What I don't understand is why we view it this way? Why don't we simply say: PCA is a method we use to preserve as much of the length and direction of the original vectors? This is what I mean:
Suppose we have a data-matrix $$\newcommand{\bm}[1]{\boldsymbol{#1}} \bm{X} := \begin{bmatrix}\bm{x}_1 \\ \bm{x}_2 \\ \vdots \\ \bm{x}_N\end{bmatrix} \subseteq \mathbb{R}^{N \times D},$$
and we wish to find for the vector $\bm{w} \in \mathbb{R}^{D \times 1}$ that will span the "major-axis" that goes through the dataset.
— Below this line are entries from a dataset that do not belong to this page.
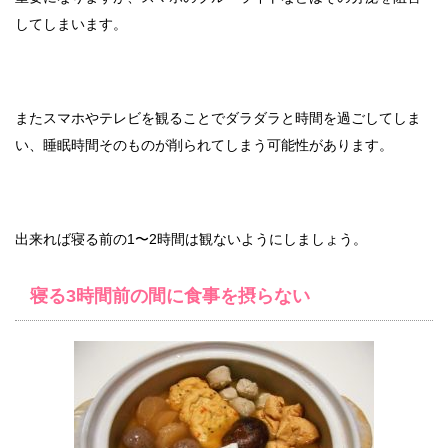
してしまいます。
またスマホやテレビを観ることでダラダラと時間を過ごしてしま
い、睡眠時間そのものが削られてしまう可能性があります。
出来れば寝る前の1〜2時間は観ないようにしましょう。
寝る3時間前の間に食事を摂らない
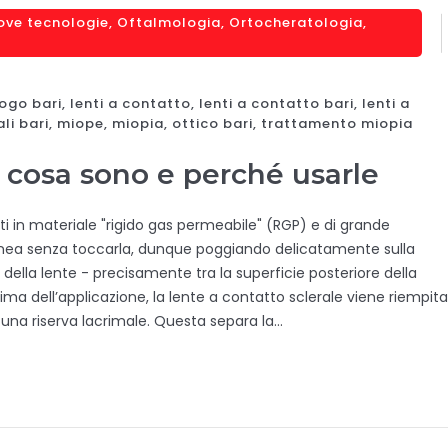
ove tecnologie
,
Oftalmologia
,
Ortocheratologia
,
ogo bari
,
lenti a contatto
,
lenti a contatto bari
,
lenti a
ali bari
,
miope
,
miopia
,
ottico bari
,
trattamento miopia
i, cosa sono e perché usarle
zati in materiale "rigido gas permeabile" (RGP) e di grande
rnea senza toccarla, dunque poggiando delicatamente sulla
 della lente - precisamente tra la superficie posteriore della
rima dell’applicazione, la lente a contatto sclerale viene riempita
rà una riserva lacrimale. Questa separa la…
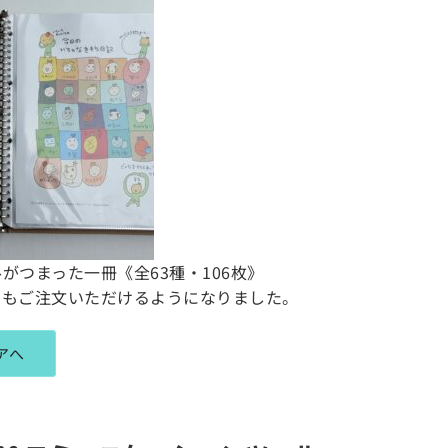
がつまった一冊《全63種・106枚》
でもご注文いただけるようになりました。
アへ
Then, what we want is to maximize the length of the projection of the datapoint $\bm{x}_i$ onto the subspace spanned by $\bm{w}$. That is, we want to maximize $$\sum_{i = 1}^N |\bm{x}_i\bm{w}|.$$ We see that, since we don't want $\bm{w}$ to grow arbitrarily in length, we restrict $\|\bm{w}\| = 1$. We see finally see that $$\operatorname*{argmax}_{\bm{w} \in \mathbb{R}^{D \times 1} \\ \|\bm{w}\| = 1} \sum_{i = 1}^N |\bm{x}_i \bm{w}| = \operatorname*{argmax}_{\bm{w} \in \mathbb{R}^{D \times 1} \\ \|\bm{w}\| = 1} \sum_{i = 1}^N (\bm{x}_i \bm{w})^2.$$ From there, we see that $$\sum_{i = 1}^N (\bm{x}_i\bm{w})^2 = \sum_{i = 1}^N \bm{w}^\top\bm{x}_i^\top\bm{x}\bm{w} = \bm{w}^\top\biggl(\sum_{i = 1}^N \bm{x}_i^\top \bm{x}_i\biggr)\bm{w} = \bm{w}^\top \bm{X}^\top \bm{X} \bm{w}.$$
At the end, it's known that the vector $\bm{w}$ that maximizes the above quadratic form is a unit eigenvector of $\bm{X}^\top\bm{X}$ that corresponds to the maximal eigenvalue of $\bm{X}^\top\bm{X}$. The rest of the principal vector could be found in a similar manner.
But see? I never had to bring up variance! My question is mostly about why we do bring up variance when discussing PCA.